Dona Linda leaned across the tower of wire baskets on the counter and Teresa smelled eggs and the faint carbolic scent of freshly dyed hair. ‘Has he told you to keep the lights off?’ she said, referring to Senhor Jaime. ‘Next thing, he’ll start charging us to breathe the air.’
‘Yes, Dona Linda.’ Teresa rang the prices up on the till and put the washing powder and the chocolate spread in a plastic bag.
The woman clucked on, her voice a scattering of affront, alarm and inquisition, so that all by herself she managed to sound like a shed full of chickens.
‘And it won’t be long before you and Antonio tie the knot, I expect. Bless you, there, I’ve made you blush. Well, it’s a sign. I’ll say nothing more. My lips are sealed on the subject. This village could do with a good wedding. Look at my lips. Closed, closed, I’m saying nothing, you see.’
‘I see, Dona Linda,’ Teresa replied. ‘Will there be anything else?’
She jumped out of the doorway and stood with one foot up against the whitewashed wall. Summer was coming to an end and it was possible now to be outside in the late morning without being punched by the sun. The square was a large patch of dusty gravel broken only by a gathering of hard-leaved bay trees and a couple of cars parked at careless angles.
Teresa stared across the square after the dog, which had run off seeming to think she would chase him.
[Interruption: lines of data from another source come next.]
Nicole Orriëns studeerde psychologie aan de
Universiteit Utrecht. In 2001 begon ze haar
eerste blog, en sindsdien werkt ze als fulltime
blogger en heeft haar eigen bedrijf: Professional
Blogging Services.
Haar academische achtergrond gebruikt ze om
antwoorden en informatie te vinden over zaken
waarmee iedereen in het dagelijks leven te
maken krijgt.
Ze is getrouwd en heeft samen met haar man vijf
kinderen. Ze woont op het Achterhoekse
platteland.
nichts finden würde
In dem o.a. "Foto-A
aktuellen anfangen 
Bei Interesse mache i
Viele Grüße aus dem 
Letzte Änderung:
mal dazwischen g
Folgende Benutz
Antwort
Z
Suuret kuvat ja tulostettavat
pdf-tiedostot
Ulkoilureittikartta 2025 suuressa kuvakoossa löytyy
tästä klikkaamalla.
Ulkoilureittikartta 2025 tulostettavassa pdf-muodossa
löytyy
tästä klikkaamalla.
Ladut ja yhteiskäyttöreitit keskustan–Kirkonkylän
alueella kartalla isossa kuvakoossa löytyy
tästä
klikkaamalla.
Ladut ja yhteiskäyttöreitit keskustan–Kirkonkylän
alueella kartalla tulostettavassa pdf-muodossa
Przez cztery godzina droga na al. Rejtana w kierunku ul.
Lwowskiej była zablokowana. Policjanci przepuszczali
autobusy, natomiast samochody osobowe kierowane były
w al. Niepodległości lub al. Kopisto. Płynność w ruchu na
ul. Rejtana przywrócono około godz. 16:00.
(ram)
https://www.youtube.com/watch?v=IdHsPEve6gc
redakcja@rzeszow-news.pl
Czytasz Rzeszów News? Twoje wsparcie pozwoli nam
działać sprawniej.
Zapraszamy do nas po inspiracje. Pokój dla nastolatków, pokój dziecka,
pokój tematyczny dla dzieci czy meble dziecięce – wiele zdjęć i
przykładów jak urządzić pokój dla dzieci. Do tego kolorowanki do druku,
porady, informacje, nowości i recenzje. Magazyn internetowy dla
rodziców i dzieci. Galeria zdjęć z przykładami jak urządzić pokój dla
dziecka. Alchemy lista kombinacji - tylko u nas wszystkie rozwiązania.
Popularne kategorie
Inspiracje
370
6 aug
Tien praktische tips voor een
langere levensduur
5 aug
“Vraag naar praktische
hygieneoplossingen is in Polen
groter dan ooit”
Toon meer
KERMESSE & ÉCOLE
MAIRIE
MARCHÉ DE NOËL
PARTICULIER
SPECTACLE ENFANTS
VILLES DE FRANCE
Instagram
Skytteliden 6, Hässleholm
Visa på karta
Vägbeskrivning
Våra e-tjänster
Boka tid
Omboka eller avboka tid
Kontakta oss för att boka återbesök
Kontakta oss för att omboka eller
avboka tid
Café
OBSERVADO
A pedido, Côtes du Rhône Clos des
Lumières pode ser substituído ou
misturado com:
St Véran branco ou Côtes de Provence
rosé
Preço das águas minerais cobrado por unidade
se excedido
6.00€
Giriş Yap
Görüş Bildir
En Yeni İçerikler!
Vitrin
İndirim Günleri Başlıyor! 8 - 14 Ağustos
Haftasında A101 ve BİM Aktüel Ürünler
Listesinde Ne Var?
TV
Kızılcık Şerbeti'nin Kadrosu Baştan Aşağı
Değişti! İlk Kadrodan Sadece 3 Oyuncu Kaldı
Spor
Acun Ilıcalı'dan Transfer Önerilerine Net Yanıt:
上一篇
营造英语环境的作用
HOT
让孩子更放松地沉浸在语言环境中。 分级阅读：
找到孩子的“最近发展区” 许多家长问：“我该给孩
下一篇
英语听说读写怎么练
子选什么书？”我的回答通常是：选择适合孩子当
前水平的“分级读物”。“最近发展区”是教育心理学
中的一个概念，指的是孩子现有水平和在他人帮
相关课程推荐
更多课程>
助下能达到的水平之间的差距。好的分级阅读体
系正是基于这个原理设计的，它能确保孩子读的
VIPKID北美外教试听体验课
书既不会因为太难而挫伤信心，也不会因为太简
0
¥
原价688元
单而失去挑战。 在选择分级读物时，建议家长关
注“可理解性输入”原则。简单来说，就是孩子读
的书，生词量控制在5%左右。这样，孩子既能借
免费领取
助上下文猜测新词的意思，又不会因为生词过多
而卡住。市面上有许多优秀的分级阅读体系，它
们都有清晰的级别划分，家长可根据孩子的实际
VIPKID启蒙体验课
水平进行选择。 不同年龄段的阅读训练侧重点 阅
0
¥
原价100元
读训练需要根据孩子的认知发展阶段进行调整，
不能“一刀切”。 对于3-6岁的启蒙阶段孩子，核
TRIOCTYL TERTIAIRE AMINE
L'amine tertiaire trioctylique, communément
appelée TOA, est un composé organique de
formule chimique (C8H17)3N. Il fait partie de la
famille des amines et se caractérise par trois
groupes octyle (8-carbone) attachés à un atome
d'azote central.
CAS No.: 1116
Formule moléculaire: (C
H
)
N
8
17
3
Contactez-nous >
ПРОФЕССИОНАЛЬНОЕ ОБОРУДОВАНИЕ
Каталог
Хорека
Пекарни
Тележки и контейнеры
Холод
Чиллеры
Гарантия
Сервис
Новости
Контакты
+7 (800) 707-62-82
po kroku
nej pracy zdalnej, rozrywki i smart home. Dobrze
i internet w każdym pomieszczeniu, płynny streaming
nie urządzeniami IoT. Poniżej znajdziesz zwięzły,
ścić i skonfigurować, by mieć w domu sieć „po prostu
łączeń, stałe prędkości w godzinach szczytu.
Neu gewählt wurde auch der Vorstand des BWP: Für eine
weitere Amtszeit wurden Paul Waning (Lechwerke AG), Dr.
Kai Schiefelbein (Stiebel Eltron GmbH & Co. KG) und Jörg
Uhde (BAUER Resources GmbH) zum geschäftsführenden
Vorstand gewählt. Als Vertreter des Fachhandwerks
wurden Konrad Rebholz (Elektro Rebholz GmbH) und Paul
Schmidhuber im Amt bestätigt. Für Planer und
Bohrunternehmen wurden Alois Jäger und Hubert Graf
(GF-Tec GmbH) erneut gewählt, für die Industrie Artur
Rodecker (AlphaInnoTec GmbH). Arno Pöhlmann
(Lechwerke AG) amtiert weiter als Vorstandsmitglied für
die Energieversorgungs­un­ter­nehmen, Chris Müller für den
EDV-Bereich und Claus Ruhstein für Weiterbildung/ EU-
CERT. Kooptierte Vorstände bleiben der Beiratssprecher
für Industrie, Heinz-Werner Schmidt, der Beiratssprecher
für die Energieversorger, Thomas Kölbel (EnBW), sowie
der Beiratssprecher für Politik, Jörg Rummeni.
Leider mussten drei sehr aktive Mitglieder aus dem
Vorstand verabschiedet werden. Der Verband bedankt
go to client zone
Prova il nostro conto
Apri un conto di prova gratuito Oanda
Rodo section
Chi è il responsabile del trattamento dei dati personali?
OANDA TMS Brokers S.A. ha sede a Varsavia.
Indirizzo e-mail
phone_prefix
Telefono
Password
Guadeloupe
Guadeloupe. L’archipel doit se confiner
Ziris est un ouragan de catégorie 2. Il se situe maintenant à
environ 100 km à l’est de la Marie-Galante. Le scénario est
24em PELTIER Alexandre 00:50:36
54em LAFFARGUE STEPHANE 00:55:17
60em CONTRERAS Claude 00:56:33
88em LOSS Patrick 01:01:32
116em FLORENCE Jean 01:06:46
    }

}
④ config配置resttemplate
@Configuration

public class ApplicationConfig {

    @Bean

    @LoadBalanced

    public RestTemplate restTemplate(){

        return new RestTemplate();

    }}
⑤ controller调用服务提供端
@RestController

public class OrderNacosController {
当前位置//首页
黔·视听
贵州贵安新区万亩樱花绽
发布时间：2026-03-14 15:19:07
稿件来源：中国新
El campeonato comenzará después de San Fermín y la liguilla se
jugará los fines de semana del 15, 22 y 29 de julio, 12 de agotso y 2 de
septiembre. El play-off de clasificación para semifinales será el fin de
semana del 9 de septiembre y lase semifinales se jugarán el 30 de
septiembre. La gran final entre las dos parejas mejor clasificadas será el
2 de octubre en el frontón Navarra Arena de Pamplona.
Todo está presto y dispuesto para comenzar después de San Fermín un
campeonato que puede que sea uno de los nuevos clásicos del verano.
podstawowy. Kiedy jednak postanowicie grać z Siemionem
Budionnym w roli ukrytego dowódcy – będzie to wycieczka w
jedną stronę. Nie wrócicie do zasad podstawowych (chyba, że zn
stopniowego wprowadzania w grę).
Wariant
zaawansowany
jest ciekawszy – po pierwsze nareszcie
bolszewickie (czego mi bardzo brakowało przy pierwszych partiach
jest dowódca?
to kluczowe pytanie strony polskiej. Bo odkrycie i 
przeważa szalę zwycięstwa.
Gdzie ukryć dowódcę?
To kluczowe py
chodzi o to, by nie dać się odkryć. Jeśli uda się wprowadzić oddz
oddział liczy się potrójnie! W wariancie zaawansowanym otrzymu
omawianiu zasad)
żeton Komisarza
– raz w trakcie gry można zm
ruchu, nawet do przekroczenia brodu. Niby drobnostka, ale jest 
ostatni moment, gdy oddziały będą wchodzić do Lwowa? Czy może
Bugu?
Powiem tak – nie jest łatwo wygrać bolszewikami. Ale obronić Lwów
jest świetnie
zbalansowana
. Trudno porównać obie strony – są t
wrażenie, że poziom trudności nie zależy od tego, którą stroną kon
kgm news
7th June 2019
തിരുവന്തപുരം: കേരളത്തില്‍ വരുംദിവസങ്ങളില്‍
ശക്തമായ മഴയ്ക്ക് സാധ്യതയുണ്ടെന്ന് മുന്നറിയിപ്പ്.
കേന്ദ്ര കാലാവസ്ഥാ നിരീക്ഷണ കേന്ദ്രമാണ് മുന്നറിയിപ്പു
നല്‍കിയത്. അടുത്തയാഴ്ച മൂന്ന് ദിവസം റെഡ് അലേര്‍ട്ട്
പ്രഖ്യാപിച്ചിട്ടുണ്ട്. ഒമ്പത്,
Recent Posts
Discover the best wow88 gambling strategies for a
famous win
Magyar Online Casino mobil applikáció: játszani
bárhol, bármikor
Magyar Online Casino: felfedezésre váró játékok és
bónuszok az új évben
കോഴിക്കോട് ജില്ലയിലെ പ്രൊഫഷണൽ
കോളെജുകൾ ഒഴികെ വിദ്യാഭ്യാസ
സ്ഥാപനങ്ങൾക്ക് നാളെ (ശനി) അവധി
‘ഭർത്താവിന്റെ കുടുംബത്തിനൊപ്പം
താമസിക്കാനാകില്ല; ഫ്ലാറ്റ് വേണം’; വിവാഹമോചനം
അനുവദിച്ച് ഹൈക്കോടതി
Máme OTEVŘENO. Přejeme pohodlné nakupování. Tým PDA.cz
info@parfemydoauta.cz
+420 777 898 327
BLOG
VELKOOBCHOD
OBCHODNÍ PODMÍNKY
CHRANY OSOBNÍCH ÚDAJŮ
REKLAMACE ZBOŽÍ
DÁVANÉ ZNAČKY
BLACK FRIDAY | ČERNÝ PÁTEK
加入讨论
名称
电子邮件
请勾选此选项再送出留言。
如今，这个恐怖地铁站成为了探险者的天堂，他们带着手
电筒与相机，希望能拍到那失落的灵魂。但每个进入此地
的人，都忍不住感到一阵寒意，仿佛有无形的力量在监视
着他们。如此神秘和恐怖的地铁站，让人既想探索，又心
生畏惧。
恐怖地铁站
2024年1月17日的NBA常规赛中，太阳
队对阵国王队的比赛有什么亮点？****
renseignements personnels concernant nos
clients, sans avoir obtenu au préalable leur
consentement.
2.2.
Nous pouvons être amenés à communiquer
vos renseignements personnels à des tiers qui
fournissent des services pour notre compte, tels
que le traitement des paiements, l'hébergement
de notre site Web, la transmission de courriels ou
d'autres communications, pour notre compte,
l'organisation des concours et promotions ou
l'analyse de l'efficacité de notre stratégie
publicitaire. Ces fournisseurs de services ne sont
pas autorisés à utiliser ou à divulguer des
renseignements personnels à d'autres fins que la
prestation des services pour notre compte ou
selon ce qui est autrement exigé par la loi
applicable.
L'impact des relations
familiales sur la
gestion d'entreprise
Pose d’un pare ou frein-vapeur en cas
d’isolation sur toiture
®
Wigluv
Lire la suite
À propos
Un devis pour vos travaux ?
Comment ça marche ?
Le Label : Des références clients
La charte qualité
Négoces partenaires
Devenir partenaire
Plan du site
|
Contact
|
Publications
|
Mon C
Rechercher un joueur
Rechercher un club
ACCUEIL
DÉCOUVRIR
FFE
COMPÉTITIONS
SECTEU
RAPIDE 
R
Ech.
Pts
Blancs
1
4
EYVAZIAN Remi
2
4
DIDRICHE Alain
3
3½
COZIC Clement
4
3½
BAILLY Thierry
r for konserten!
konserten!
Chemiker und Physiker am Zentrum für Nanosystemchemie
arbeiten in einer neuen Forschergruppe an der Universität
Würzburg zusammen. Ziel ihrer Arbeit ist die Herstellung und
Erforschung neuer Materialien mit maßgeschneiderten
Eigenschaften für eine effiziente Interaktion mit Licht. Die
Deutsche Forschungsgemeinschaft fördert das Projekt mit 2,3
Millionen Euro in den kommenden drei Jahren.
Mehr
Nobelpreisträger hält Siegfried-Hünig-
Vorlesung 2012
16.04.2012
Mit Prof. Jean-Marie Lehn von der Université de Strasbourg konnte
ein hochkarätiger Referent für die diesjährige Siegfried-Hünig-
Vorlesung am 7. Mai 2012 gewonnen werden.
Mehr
She looked right, towards the back wall of the Casa do Povo, and left towards the hardware shop and butcher’s. She reached up for her ponytail, which she wore high on the crown so that it spurted like a black fountain from her head. Sighing, she twisted it round her finger. It was all very well, she thought, to be alert. But what was there to see?
She often felt, and she hoped it was not conceited, that her powers of observation were somehow keener than those of other people. In the spring, when the wildflowers came, she never said in that cheap way, oh how pretty, to hide the fact of indifference. How many others, in all honesty, had noticed that SenhorVasco was building a wall of fat to conceal his deep, deep sadness? It was possible that she was the only one to shiver inside when Dona Linda licked the tip of her finger and stroked her son’s moustache.
It was a blessing and also a curse and there was nothing she could do but live with it.
She wished someone would come and see her now. She took the letter out of her pocket and tapped it on her sleeve as if it were bait. Her spirits ran so high she could scarcely breathe. She wanted someone – Clara, Paula, anyone – to see her and wonder what it was that was making her glow. Of course she couldn’t tell them, she couldn’t say, not before breaking the news to her mother, and to Antonio – oh, how would she tell Antonio? – but she needed a witness now, someone to declare that
something
was up with Teresa.
‘Senhora Carmona! Good morning.’ Teresa sprang off the wall and stuffed the letter back in her pocket. Senhora Carmona had arrived silently like an old black cat, whiskers twitching.
She came forward and held Teresa’s wrist. Teresa felt the tremble in the old woman’s hand. ‘My dear, my dear. But is it closed?’ Her face shook with the effort of speech.